%%

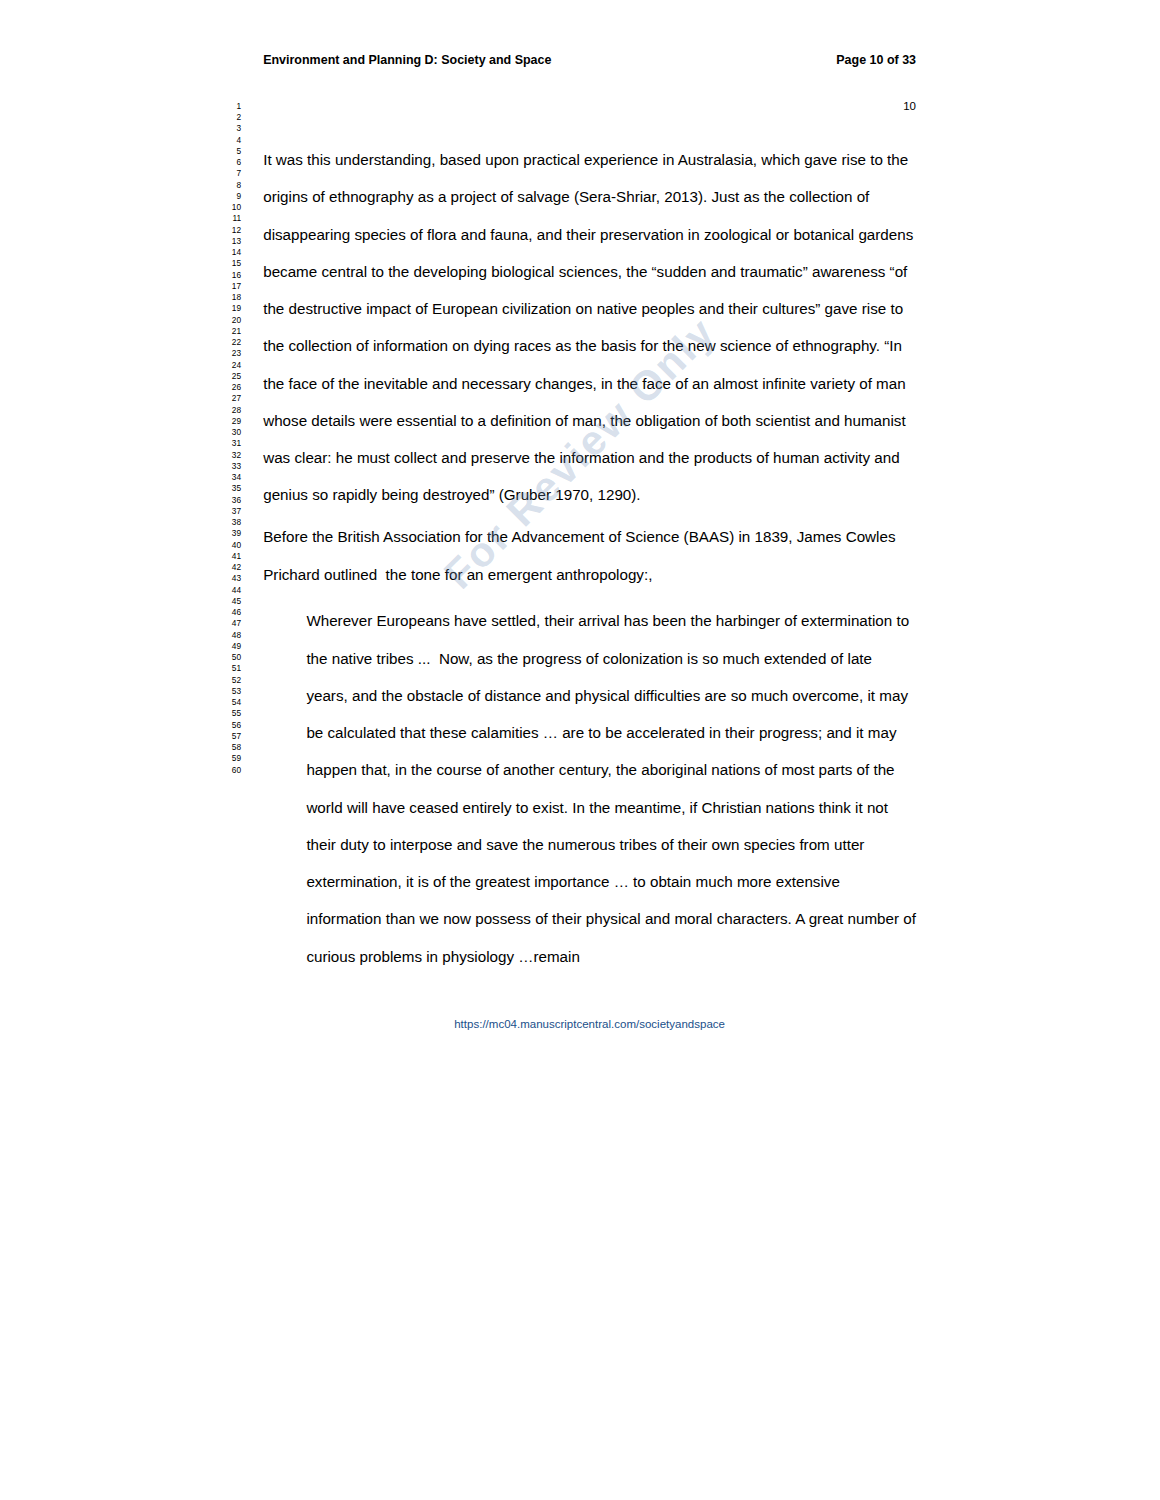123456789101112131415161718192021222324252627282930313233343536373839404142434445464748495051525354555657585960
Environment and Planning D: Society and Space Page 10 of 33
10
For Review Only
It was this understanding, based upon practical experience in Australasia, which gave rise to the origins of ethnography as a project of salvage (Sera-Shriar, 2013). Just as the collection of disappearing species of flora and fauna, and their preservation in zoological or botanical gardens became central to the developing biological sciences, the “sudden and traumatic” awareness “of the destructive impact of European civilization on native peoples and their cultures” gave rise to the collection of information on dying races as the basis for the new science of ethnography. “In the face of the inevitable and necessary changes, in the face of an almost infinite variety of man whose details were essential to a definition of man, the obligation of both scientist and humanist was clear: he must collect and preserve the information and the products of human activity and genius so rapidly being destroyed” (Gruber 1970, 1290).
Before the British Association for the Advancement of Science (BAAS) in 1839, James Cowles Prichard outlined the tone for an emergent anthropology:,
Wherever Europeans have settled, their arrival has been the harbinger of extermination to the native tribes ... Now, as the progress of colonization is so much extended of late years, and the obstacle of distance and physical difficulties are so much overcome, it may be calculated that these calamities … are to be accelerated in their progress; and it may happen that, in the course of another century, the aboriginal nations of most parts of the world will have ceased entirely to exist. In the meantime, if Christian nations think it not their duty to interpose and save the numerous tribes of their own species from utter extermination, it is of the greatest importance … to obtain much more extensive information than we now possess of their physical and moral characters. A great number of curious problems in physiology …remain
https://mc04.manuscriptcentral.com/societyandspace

%%

§ Assignment: Reproduce exactly the entries from their first line through the line containing "Before the British", including both, and omit any pictures.

§ Written reply:
123456789101112131415161718192021222324252627282930313233343536373839404142434445464748495051525354555657585960
Environment and Planning D: Society and Space Page 10 of 33
10
For Review Only
It was this understanding, based upon practical experience in Australasia, which gave rise to the origins of ethnography as a project of salvage (Sera-Shriar, 2013). Just as the collection of disappearing species of flora and fauna, and their preservation in zoological or botanical gardens became central to the developing biological sciences, the “sudden and traumatic” awareness “of the destructive impact of European civilization on native peoples and their cultures” gave rise to the collection of information on dying races as the basis for the new science of ethnography. “In the face of the inevitable and necessary changes, in the face of an almost infinite variety of man whose details were essential to a definition of man, the obligation of both scientist and humanist was clear: he must collect and preserve the information and the products of human activity and genius so rapidly being destroyed” (Gruber 1970, 1290).
Before the British Association for the Advancement of Science (BAAS) in 1839, James Cowles Prichard outlined the tone for an emergent anthropology:,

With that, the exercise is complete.